Required work:
Write out every line of the records below as one numbered list, leaving out any blank lines.

Recorded information:
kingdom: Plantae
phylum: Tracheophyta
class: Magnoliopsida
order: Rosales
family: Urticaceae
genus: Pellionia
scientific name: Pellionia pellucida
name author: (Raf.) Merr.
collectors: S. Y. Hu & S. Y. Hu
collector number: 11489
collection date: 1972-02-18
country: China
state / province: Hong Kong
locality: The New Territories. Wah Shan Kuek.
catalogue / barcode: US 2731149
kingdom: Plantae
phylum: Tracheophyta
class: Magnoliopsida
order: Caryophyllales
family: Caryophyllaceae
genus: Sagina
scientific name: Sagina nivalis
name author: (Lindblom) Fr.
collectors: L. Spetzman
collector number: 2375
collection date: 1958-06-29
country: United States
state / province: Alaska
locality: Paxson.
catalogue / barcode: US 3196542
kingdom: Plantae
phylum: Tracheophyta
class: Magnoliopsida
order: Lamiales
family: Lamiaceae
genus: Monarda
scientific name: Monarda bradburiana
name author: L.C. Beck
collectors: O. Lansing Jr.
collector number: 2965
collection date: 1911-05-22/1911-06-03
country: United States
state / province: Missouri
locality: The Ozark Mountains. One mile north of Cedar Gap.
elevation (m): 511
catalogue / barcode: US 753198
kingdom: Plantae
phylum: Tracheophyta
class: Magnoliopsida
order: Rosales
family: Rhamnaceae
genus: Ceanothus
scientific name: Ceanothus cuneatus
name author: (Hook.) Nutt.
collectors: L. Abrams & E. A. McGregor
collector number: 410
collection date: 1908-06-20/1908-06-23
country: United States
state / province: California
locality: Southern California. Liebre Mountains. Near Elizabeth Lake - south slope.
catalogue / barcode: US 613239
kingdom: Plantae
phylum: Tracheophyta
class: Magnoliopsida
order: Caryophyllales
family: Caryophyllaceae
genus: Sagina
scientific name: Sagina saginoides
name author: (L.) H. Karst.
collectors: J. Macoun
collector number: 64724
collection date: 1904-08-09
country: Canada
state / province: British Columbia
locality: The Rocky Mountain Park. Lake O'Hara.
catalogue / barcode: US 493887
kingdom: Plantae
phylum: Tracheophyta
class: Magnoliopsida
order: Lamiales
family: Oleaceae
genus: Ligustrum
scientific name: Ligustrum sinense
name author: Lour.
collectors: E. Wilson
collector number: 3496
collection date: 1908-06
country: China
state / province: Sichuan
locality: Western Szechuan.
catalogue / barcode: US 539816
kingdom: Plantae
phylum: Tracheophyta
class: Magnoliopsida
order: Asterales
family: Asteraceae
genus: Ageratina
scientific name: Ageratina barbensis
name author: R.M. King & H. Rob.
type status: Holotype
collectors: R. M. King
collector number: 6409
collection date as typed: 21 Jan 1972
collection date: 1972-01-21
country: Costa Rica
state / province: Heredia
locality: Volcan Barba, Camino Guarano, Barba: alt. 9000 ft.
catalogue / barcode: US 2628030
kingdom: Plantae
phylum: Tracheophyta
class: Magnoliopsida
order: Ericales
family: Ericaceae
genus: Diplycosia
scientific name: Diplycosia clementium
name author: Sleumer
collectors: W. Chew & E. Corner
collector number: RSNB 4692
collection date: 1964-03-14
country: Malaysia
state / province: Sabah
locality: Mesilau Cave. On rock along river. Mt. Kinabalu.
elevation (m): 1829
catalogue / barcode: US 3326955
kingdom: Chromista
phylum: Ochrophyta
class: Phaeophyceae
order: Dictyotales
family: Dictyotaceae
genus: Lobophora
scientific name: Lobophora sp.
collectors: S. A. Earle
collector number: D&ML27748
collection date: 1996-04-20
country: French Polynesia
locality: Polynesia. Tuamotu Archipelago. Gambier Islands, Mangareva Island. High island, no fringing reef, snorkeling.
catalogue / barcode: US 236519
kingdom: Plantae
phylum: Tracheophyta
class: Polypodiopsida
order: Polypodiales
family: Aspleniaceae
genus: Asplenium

Correct response:
1. kingdom: Plantae
2. phylum: Tracheophyta
3. class: Magnoliopsida
4. order: Rosales
5. family: Urticaceae
6. genus: Pellionia
7. scientific name: Pellionia pellucida
8. name author: (Raf.) Merr.
9. collectors: S. Y. Hu & S. Y. Hu
10. collector number: 11489
11. collection date: 1972-02-18
12. country: China
13. state / province: Hong Kong
14. locality: The New Territories. Wah Shan Kuek.
15. catalogue / barcode: US 2731149
16. kingdom: Plantae
17. phylum: Tracheophyta
18. class: Magnoliopsida
19. order: Caryophyllales
20. family: Caryophyllaceae
21. genus: Sagina
22. scientific name: Sagina nivalis
23. name author: (Lindblom) Fr.
24. collectors: L. Spetzman
25. collector number: 2375
26. collection date: 1958-06-29
27. country: United States
28. state / province: Alaska
29. locality: Paxson.
30. catalogue / barcode: US 3196542
31. kingdom: Plantae
32. phylum: Tracheophyta
33. class: Magnoliopsida
34. order: Lamiales
35. family: Lamiaceae
36. genus: Monarda
37. scientific name: Monarda bradburiana
38. name author: L.C. Beck
39. collectors: O. Lansing Jr.
40. collector number: 2965
41. collection date: 1911-05-22/1911-06-03
42. country: United States
43. state / province: Missouri
44. locality: The Ozark Mountains. One mile north of Cedar Gap.
45. elevation (m): 511
46. catalogue / barcode: US 753198
47. kingdom: Plantae
48. phylum: Tracheophyta
49. class: Magnoliopsida
50. order: Rosales
51. family: Rhamnaceae
52. genus: Ceanothus
53. scientific name: Ceanothus cuneatus
54. name author: (Hook.) Nutt.
55. collectors: L. Abrams & E. A. McGregor
56. collector number: 410
57. collection date: 1908-06-20/1908-06-23
58. country: United States
59. state / province: California
60. locality: Southern California. Liebre Mountains. Near Elizabeth Lake - south slope.
61. catalogue / barcode: US 613239
62. kingdom: Plantae
63. phylum: Tracheophyta
64. class: Magnoliopsida
65. order: Caryophyllales
66. family: Caryophyllaceae
67. genus: Sagina
68. scientific name: Sagina saginoides
69. name author: (L.) H. Karst.
70. collectors: J. Macoun
71. collector number: 64724
72. collection date: 1904-08-09
73. country: Canada
74. state / province: British Columbia
75. locality: The Rocky Mountain Park. Lake O'Hara.
76. catalogue / barcode: US 493887
77. kingdom: Plantae
78. phylum: Tracheophyta
79. class: Magnoliopsida
80. order: Lamiales
81. family: Oleaceae
82. genus: Ligustrum
83. scientific name: Ligustrum sinense
84. name author: Lour.
85. collectors: E. Wilson
86. collector number: 3496
87. collection date: 1908-06
88. country: China
89. state / province: Sichuan
90. locality: Western Szechuan.
91. catalogue / barcode: US 539816
92. kingdom: Plantae
93. phylum: Tracheophyta
94. class: Magnoliopsida
95. order: Asterales
96. family: Asteraceae
97. genus: Ageratina
98. scientific name: Ageratina barbensis
99. name author: R.M. King & H. Rob.
100. type status: Holotype
101. collectors: R. M. King
102. collector number: 6409
103. collection date as typed: 21 Jan 1972
104. collection date: 1972-01-21
105. country: Costa Rica
106. state / province: Heredia
107. locality: Volcan Barba, Camino Guarano, Barba: alt. 9000 ft.
108. catalogue / barcode: US 2628030
109. kingdom: Plantae
110. phylum: Tracheophyta
111. class: Magnoliopsida
112. order: Ericales
113. family: Ericaceae
114. genus: Diplycosia
115. scientific name: Diplycosia clementium
116. name author: Sleumer
117. collectors: W. Chew & E. Corner
118. collector number: RSNB 4692
119. collection date: 1964-03-14
120. country: Malaysia
121. state / province: Sabah
122. locality: Mesilau Cave. On rock along river. Mt. Kinabalu.
123. elevation (m): 1829
124. catalogue / barcode: US 3326955
125. kingdom: Chromista
126. phylum: Ochrophyta
127. class: Phaeophyceae
128. order: Dictyotales
129. family: Dictyotaceae
130. genus: Lobophora
131. scientific name: Lobophora sp.
132. collectors: S. A. Earle
133. collector number: D&ML27748
134. collection date: 1996-04-20
135. country: French Polynesia
136. locality: Polynesia. Tuamotu Archipelago. Gambier Islands, Mangareva Island. High island, no fringing reef, snorkeling.
137. catalogue / barcode: US 236519
138. kingdom: Plantae
139. phylum: Tracheophyta
140. class: Polypodiopsida
141. order: Polypodiales
142. family: Aspleniaceae
143. genus: Asplenium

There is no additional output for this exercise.